§ **WHAT THIS TASK INVOLVES**: Look for the string "gutters" in the data below, and copy each line that holds it.

** DATA SHOWN follows **

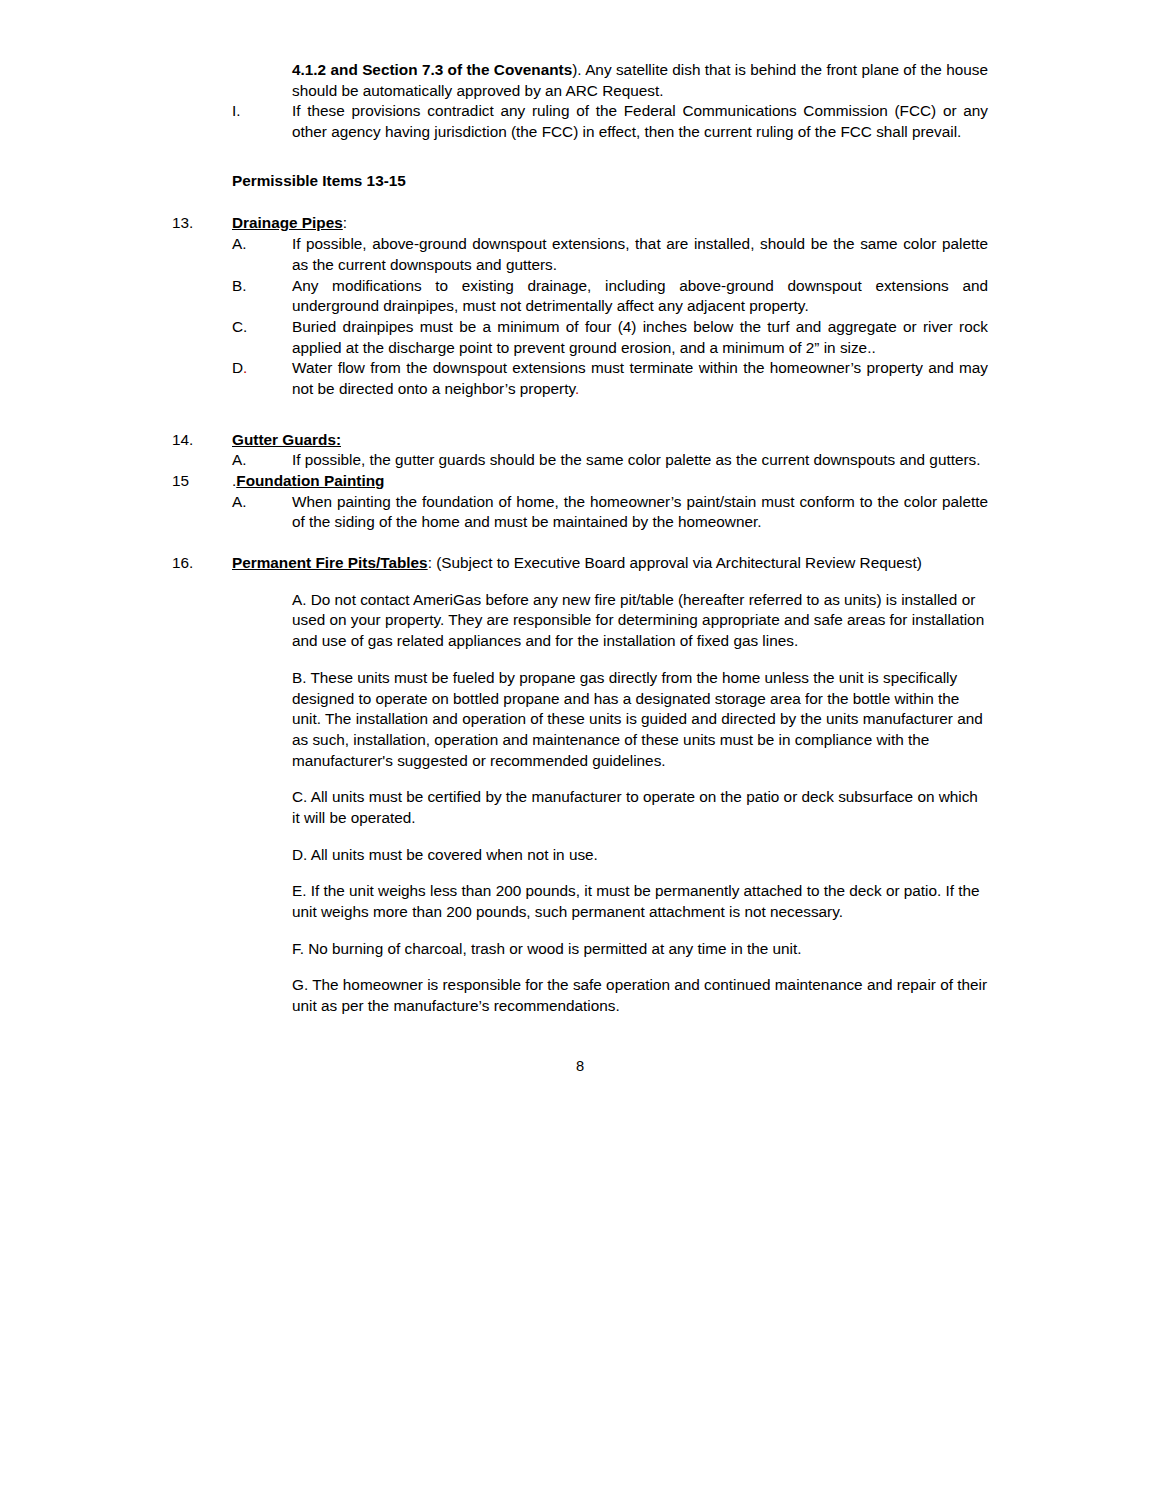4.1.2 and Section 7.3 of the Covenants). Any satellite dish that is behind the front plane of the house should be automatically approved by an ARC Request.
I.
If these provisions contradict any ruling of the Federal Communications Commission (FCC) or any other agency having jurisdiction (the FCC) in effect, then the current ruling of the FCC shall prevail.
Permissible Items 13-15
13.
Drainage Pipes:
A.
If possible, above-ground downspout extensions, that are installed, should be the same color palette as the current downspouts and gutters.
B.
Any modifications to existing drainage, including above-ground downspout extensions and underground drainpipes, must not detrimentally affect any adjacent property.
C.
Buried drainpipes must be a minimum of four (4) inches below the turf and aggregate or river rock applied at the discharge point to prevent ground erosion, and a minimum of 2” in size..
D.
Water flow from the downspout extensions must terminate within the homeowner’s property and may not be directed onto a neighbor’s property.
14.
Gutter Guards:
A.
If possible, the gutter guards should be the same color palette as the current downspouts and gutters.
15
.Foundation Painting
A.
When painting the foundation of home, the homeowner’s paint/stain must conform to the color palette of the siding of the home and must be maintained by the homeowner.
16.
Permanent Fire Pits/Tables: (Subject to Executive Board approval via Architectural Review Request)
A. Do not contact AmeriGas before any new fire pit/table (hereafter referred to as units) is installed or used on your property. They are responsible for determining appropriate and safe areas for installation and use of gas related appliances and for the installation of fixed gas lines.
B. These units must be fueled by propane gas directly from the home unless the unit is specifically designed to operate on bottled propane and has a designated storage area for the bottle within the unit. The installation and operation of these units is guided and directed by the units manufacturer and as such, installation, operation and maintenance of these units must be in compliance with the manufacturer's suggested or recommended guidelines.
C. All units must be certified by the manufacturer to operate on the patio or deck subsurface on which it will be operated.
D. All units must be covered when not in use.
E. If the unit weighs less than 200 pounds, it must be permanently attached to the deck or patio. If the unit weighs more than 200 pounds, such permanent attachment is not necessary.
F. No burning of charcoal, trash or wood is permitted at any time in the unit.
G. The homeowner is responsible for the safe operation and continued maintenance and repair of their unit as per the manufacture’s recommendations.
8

** End of DATA SHOWN **
** DATA SHOWN follows **

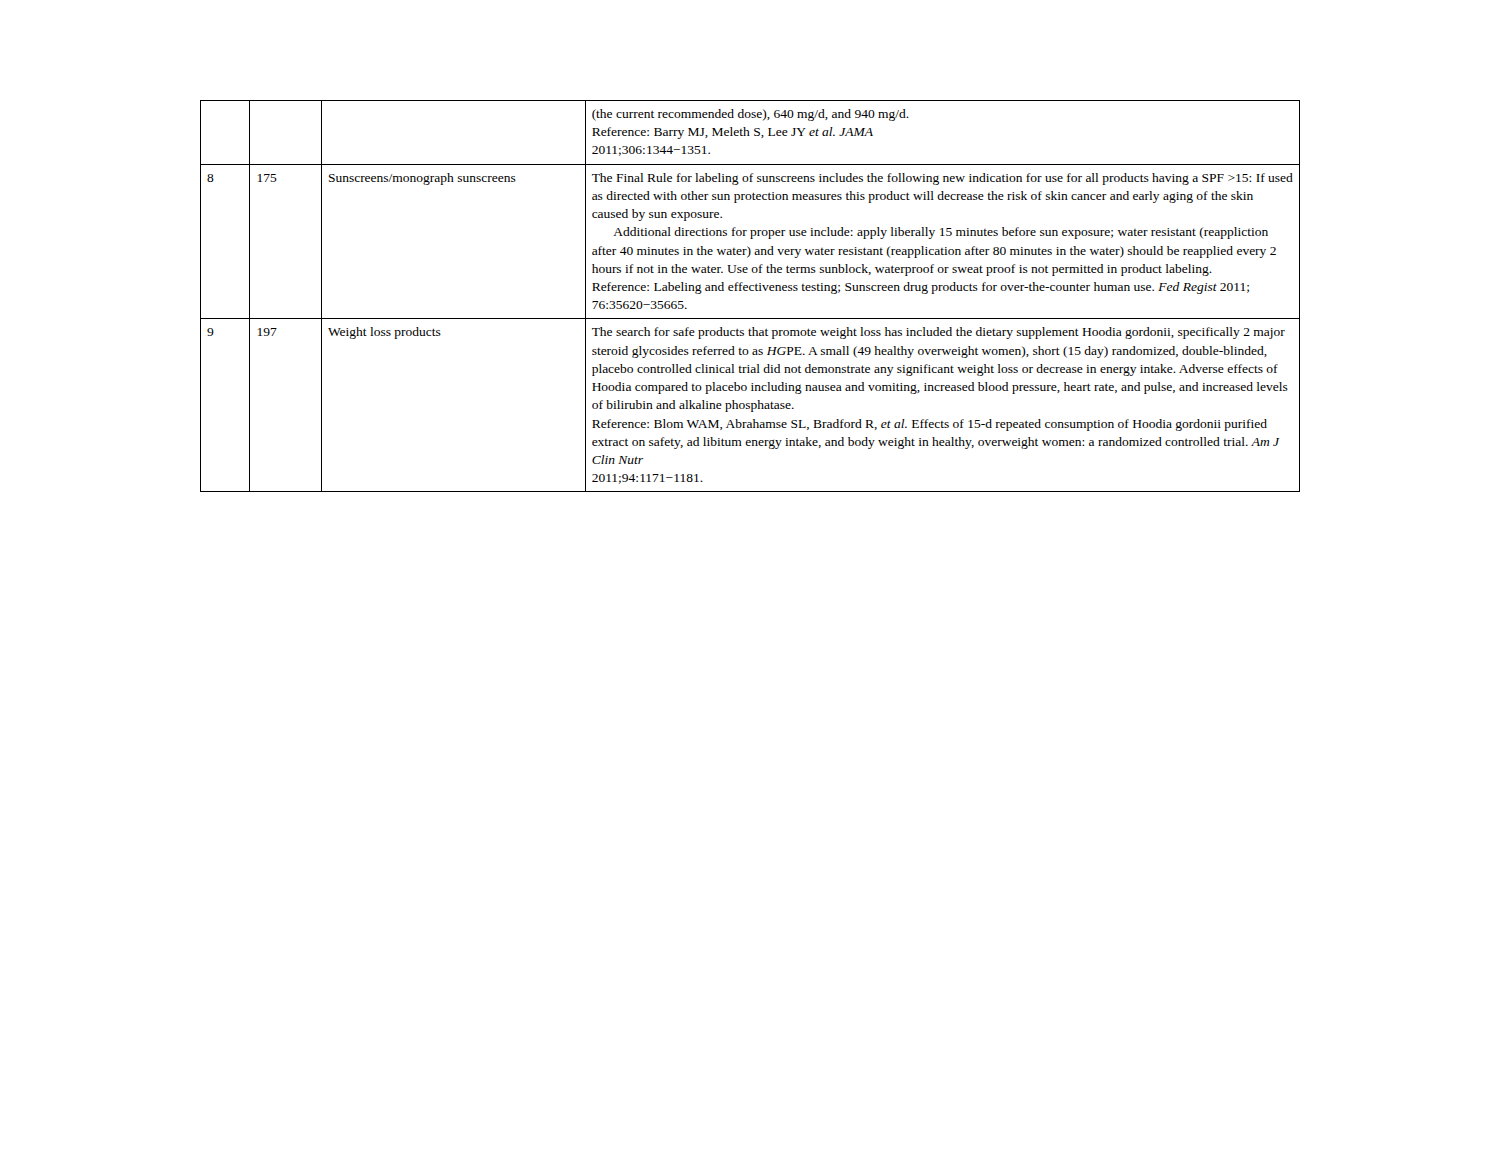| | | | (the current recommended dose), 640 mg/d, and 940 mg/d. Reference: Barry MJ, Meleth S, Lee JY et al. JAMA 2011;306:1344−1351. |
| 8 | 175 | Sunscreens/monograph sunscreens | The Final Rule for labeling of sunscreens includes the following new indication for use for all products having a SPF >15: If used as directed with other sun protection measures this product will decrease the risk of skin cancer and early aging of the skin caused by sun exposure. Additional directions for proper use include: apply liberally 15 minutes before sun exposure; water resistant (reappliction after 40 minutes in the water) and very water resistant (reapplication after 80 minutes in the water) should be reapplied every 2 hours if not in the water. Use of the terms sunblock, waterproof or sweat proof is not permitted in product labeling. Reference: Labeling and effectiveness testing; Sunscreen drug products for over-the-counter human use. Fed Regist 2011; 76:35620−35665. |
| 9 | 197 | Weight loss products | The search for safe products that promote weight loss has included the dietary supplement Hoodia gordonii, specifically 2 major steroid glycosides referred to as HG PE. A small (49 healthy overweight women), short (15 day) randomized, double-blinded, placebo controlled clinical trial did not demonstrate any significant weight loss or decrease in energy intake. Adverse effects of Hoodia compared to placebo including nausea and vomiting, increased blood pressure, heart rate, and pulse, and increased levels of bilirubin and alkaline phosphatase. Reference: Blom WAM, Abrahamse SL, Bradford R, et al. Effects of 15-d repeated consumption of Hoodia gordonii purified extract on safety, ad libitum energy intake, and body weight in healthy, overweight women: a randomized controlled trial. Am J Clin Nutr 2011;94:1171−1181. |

** End of DATA SHOWN **

§ **SOLUTION TO THIS TASK**:
If possible, above-ground downspout extensions, that are installed, should be the same color palette as the current downspouts and gutters.
If possible, the gutter guards should be the same color palette as the current downspouts and gutters.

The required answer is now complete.